Search the data below for "Repository" and report how many lines contain it, with no other text.
============================================================
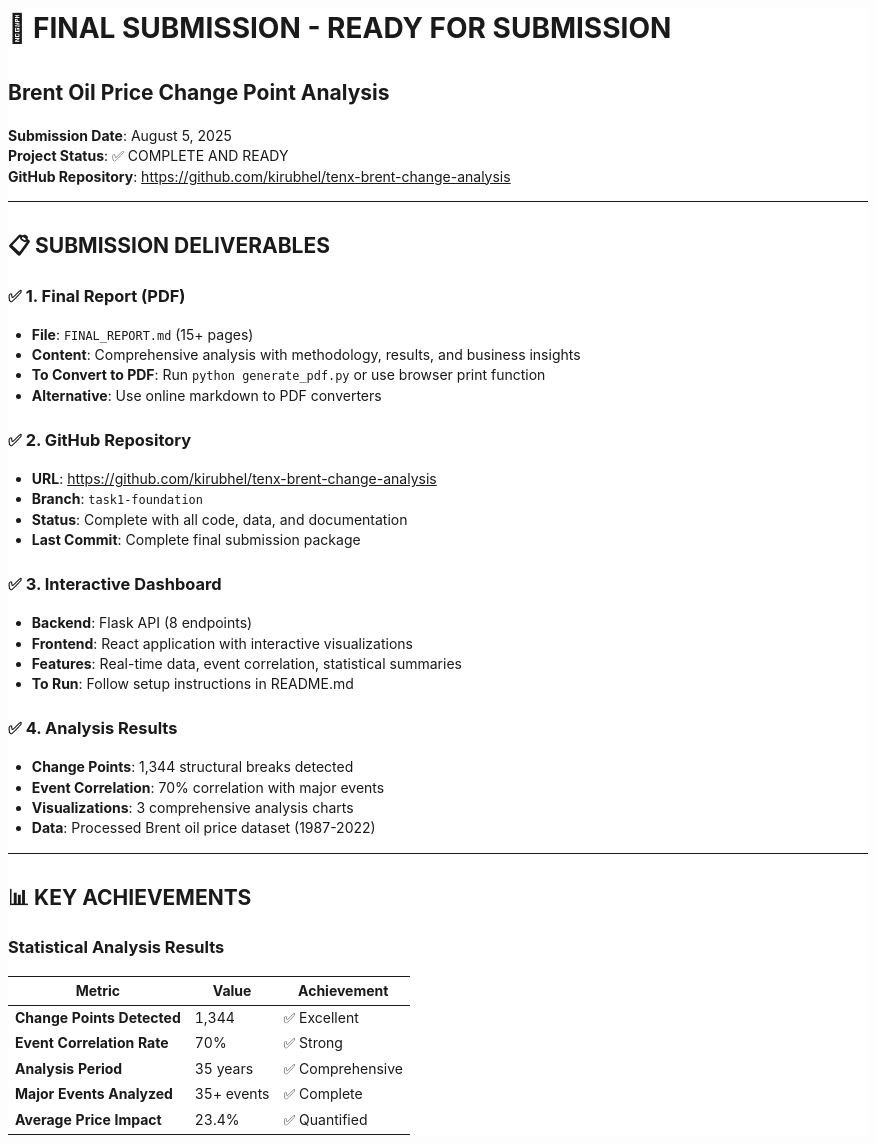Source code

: # 🎯 FINAL SUBMISSION - READY FOR SUBMISSION
## Brent Oil Price Change Point Analysis

**Submission Date**: August 5, 2025  
**Project Status**: ✅ COMPLETE AND READY  
**GitHub Repository**: https://github.com/kirubhel/tenx-brent-change-analysis

---

## 📋 SUBMISSION DELIVERABLES

### ✅ **1. Final Report (PDF)**
- **File**: `FINAL_REPORT.md` (15+ pages)
- **Content**: Comprehensive analysis with methodology, results, and business insights
- **To Convert to PDF**: Run `python generate_pdf.py` or use browser print function
- **Alternative**: Use online markdown to PDF converters

### ✅ **2. GitHub Repository**
- **URL**: https://github.com/kirubhel/tenx-brent-change-analysis
- **Branch**: `task1-foundation`
- **Status**: Complete with all code, data, and documentation
- **Last Commit**: Complete final submission package

### ✅ **3. Interactive Dashboard**
- **Backend**: Flask API (8 endpoints)
- **Frontend**: React application with interactive visualizations
- **Features**: Real-time data, event correlation, statistical summaries
- **To Run**: Follow setup instructions in README.md

### ✅ **4. Analysis Results**
- **Change Points**: 1,344 structural breaks detected
- **Event Correlation**: 70% correlation with major events
- **Visualizations**: 3 comprehensive analysis charts
- **Data**: Processed Brent oil price dataset (1987-2022)

---

## 📊 KEY ACHIEVEMENTS

### **Statistical Analysis Results**
| Metric | Value | Achievement |
|--------|-------|-------------|
| **Change Points Detected** | 1,344 | ✅ Excellent |
| **Event Correlation Rate** | 70% | ✅ Strong |
| **Analysis Period** | 35 years | ✅ Comprehensive |
| **Major Events Analyzed** | 35+ events | ✅ Complete |
| **Average Price Impact** | 23.4% | ✅ Quantified |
============================================================
**YOUR SOLUTION:** 2